**DATA SECTION**
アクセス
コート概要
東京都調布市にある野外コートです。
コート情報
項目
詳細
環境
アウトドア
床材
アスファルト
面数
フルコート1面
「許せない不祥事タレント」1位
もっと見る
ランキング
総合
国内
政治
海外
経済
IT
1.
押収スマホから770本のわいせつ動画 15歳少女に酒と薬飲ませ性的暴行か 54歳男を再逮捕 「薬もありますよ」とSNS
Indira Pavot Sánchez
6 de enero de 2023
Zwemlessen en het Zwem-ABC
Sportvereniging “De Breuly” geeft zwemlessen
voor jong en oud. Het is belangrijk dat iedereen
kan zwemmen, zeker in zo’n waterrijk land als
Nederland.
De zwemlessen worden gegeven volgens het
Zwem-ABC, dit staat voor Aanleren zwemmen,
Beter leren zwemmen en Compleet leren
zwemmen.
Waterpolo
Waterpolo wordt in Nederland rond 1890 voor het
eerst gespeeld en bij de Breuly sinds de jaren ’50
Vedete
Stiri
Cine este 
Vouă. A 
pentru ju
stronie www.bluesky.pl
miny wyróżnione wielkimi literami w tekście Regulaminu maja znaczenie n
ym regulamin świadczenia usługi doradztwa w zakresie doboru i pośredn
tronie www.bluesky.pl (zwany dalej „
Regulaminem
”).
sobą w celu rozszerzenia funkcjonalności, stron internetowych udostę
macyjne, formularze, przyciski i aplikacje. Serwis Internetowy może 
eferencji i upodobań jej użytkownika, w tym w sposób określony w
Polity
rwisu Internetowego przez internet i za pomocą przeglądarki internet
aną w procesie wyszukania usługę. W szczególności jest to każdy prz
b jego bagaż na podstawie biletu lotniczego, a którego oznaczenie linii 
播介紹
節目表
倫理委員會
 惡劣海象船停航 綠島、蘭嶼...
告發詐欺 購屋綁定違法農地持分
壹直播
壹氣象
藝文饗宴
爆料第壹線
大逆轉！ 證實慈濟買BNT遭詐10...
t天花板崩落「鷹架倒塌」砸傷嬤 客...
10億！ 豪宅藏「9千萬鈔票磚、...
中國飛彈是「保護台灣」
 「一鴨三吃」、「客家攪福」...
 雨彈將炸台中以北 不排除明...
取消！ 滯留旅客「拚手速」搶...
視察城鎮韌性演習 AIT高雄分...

**PROBLEM STATEMENT**
Copy out the whole listing, exactly as written.

**WRITTEN RESPONSE**
アクセス
コート概要
東京都調布市にある野外コートです。
コート情報
項目
詳細
環境
アウトドア
床材
アスファルト
面数
フルコート1面
「許せない不祥事タレント」1位
もっと見る
ランキング
総合
国内
政治
海外
経済
IT
1.
押収スマホから770本のわいせつ動画 15歳少女に酒と薬飲ませ性的暴行か 54歳男を再逮捕 「薬もありますよ」とSNS
Indira Pavot Sánchez
6 de enero de 2023
Zwemlessen en het Zwem-ABC
Sportvereniging “De Breuly” geeft zwemlessen
voor jong en oud. Het is belangrijk dat iedereen
kan zwemmen, zeker in zo’n waterrijk land als
Nederland.
De zwemlessen worden gegeven volgens het
Zwem-ABC, dit staat voor Aanleren zwemmen,
Beter leren zwemmen en Compleet leren
zwemmen.
Waterpolo
Waterpolo wordt in Nederland rond 1890 voor het
eerst gespeeld en bij de Breuly sinds de jaren ’50
Vedete
Stiri
Cine este 
Vouă. A 
pentru ju
stronie www.bluesky.pl
miny wyróżnione wielkimi literami w tekście Regulaminu maja znaczenie n
ym regulamin świadczenia usługi doradztwa w zakresie doboru i pośredn
tronie www.bluesky.pl (zwany dalej „
Regulaminem
”).
sobą w celu rozszerzenia funkcjonalności, stron internetowych udostę
macyjne, formularze, przyciski i aplikacje. Serwis Internetowy może 
eferencji i upodobań jej użytkownika, w tym w sposób określony w
Polity
rwisu Internetowego przez internet i za pomocą przeglądarki internet
aną w procesie wyszukania usługę. W szczególności jest to każdy prz
b jego bagaż na podstawie biletu lotniczego, a którego oznaczenie linii 
播介紹
節目表
倫理委員會
 惡劣海象船停航 綠島、蘭嶼...
告發詐欺 購屋綁定違法農地持分
壹直播
壹氣象
藝文饗宴
爆料第壹線
大逆轉！ 證實慈濟買BNT遭詐10...
t天花板崩落「鷹架倒塌」砸傷嬤 客...
10億！ 豪宅藏「9千萬鈔票磚、...
中國飛彈是「保護台灣」
 「一鴨三吃」、「客家攪福」...
 雨彈將炸台中以北 不排除明...
取消！ 滯留旅客「拚手速」搶...
視察城鎮韌性演習 AIT高雄分...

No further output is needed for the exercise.